Tasks for this exercise:
- a) In the extract below, which quotes a court's reasoning in Sydney Recycling, does each statement agree with the extract? Answer yes or no for each and quote the deciding words. (i) Bathurst CJ and Payne JA held that the appellant's constructional argument was not open. (ii) On one reading of s 588FF(3), the form of an application is left to the relevant law of the jurisdiction where the proceeding is commenced. (iii) The Corporations Act gives its own definition of an application.
- b) How would you render this sentence from the extract below, which quotes a court's reasoning in Sydney Recycling, in Spanish: "The text of s 588FF(3), however, is also open to the interpretation that the section is concerned and only concerned with the time limit to make an application, the form of which application is left to the relevant law of the jurisdiction where the proceeding is commenced."

56 In Sydney Recycling, the appellant argued on the language of s 588FF(1) that s 588FF(1) concerned an "application" in relation to a particular "transaction" with the characteristics specified in s 588FE. At [72] Bathurst CJ and Payne JA accepted that the appellant's constructional argument was open and had "real force" but their Honours considered that the text of s 588FF(1) was also open to the construction that the section was only concerned with the time limit within which to make an "application", and that the "application" referred to in s 588FF(1) was to be understood as the application, including the application as subsequently amended. At [74]-[78], their Honours reasoned as follows:
74. The text of s 588FF(3), however, is also open to the interpretation that the section is concerned and only concerned with the time limit to make an application, the form of which application is left to the relevant law of the jurisdiction where the proceeding is commenced. Section 588FF(1) is open to the construction that the "application" referred to in sub-s (1) is to be understood as the application, including the application as subsequently amended.
75. Support for this constructional choice is provided by the fact that the Corporations Act leaves the form of the "application" required or permitted under that Act to the rules of the State or Territory where the proceeding is commenced.
76. The relevant requirements for an "application" under sub-ss 588FF(1) and 588FF(3) of the Corporations Act in the present case are those contained in an originating process under the Supreme Court (Corporations) Rules. The only requirements of an originating process under those Rules are the identification of the parties, the section of the Corporations Act relied upon, the relief sought and, at least at some level of generality, identification of the claims made by the plaintiff, which are in turn based on facts stated in a supporting affidavit "if appropriate".
77. The appellant's construction of s 588FF(1) requires an "application" under the section to contain particular content, in circumstances where an "application" is not otherwise defined in the Corporations Act and the form and content of an originating process is otherwise left to rules of court and State and Territory legislation.

Source material:

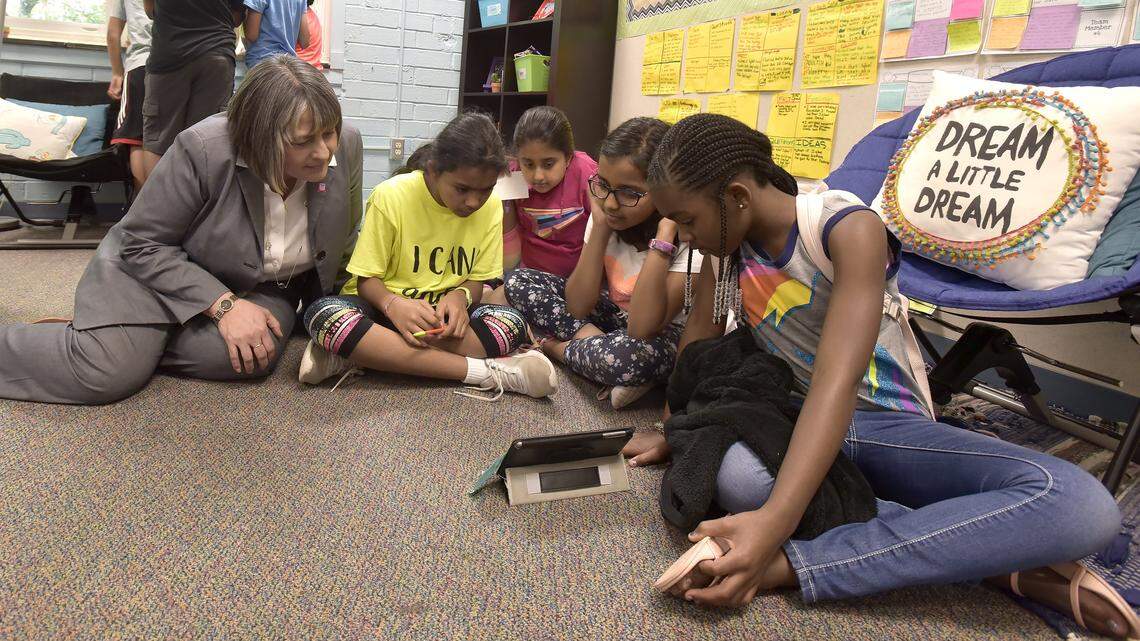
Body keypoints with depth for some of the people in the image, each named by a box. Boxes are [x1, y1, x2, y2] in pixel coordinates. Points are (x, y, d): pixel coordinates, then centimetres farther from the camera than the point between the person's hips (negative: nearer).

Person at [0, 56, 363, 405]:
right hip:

Task solutions:
- a)
(i) No: "accepted that the appellant's constructional argument was open"
(ii) Yes: "the form of which application is left to the relevant law of the jurisdiction where the proceeding is commenced"
(iii) No: "is not otherwise defined in the Corporations Act"

- b) Sin embargo, el texto del artículo 588FF(3) también admite la interpretación de que dicho artículo se refiere, y únicamente se refiere, al plazo para presentar una solicitud, cuya forma queda librada a la ley aplicable de la jurisdicción en la que se inicia el procedimiento.